Nineteenth Blog Birthday: Fabric, The Hedgehog And The Fox

Every year, on the anniversary of the first-ever post on this blog, I write a post reflecting on what has happened to me professionally in the past year and this year the subject is obvious: Fabric. Of course I knew about, and indeed had been playing with, Fabric for a long time before even the private previews but it was only with the public preview and then GA that I felt the real impact on my job. I now work on the Fabric Customer Advisory Team at Microsoft rather than the Power BI Customer Advisory Team, for example, and a lot more than my job title has changed. Instead of helping customers with, and collecting feedback on, just Power BI I now have to know about the whole of Fabric – which is a challenge. But how much can anyone know about the whole of Fabric? Is it all too much for one person?

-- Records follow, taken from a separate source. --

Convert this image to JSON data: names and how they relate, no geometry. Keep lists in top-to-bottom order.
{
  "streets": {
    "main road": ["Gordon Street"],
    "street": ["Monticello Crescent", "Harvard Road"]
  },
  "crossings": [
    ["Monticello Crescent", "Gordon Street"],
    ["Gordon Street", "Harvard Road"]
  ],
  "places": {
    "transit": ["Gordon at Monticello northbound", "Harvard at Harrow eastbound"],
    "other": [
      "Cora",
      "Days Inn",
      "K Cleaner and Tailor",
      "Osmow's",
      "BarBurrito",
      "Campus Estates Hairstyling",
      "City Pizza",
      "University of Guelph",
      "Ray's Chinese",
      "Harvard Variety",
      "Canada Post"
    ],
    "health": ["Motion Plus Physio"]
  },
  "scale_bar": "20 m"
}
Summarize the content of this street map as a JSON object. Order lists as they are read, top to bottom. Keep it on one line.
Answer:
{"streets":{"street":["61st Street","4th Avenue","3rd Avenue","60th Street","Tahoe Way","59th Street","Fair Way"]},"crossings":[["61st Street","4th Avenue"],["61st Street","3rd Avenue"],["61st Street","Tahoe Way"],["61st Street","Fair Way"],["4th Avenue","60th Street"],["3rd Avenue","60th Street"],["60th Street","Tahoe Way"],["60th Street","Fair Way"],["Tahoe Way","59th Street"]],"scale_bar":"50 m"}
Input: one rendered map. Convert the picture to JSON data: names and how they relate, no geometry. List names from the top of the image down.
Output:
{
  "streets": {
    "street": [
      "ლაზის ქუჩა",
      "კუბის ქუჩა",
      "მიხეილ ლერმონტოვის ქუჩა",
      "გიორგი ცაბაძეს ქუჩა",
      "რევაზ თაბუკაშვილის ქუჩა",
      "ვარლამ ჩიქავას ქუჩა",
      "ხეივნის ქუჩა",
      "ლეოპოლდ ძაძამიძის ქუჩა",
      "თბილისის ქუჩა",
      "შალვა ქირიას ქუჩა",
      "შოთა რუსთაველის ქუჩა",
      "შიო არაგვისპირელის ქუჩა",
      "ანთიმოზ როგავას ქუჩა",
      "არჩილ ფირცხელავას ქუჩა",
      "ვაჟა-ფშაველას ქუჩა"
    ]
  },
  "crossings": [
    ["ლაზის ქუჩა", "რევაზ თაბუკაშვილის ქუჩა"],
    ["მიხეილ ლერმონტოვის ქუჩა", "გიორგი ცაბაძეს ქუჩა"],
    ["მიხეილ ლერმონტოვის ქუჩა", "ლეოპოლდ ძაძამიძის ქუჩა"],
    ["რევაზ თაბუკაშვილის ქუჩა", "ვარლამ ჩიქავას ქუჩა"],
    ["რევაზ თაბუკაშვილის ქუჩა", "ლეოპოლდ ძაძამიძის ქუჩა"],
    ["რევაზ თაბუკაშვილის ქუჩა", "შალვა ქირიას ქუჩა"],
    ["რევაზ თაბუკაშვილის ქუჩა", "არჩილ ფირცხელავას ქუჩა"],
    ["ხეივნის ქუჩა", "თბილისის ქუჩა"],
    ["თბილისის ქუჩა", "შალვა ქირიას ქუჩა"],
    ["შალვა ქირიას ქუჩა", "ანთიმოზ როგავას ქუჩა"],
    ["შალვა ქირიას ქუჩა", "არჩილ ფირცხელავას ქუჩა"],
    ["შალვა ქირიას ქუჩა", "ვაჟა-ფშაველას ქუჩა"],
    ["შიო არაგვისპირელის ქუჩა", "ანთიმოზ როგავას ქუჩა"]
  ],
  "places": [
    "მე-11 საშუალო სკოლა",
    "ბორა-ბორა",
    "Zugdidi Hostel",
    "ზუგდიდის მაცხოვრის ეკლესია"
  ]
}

This is already a problem with Power BI of course. Back when Power BI first appeared I felt reasonably confident that I knew a fair amount about everything to do with it. Soon, though, I gave up on trying to know much about data visualisation and now when I see the amazing things people do with Deneb I’m full of admiration but I accept this is something I’ll never have time to learn. I think I’m better than average at DAX but I’ll never be anywhere near as good as Marco and Alberto. Even with Power Query and M my knowledge of creating custom connectors is limited. And that’s all ok, I know what I need to know to do my job and luckily I’m not the kind of person who feels overwhelmed by the constant flow of updates although I know a lot of people do (see this great article by Kurt Buhler on ways of dealing with this). If I don’t know everything about Power BI today then I can say confidently that I’ll never know everything about Fabric in the future. No-one can. You need a team. The question then is, then, how will job roles evolve within the Fabric community? Who will end up doing what, and how will we organise Fabric development?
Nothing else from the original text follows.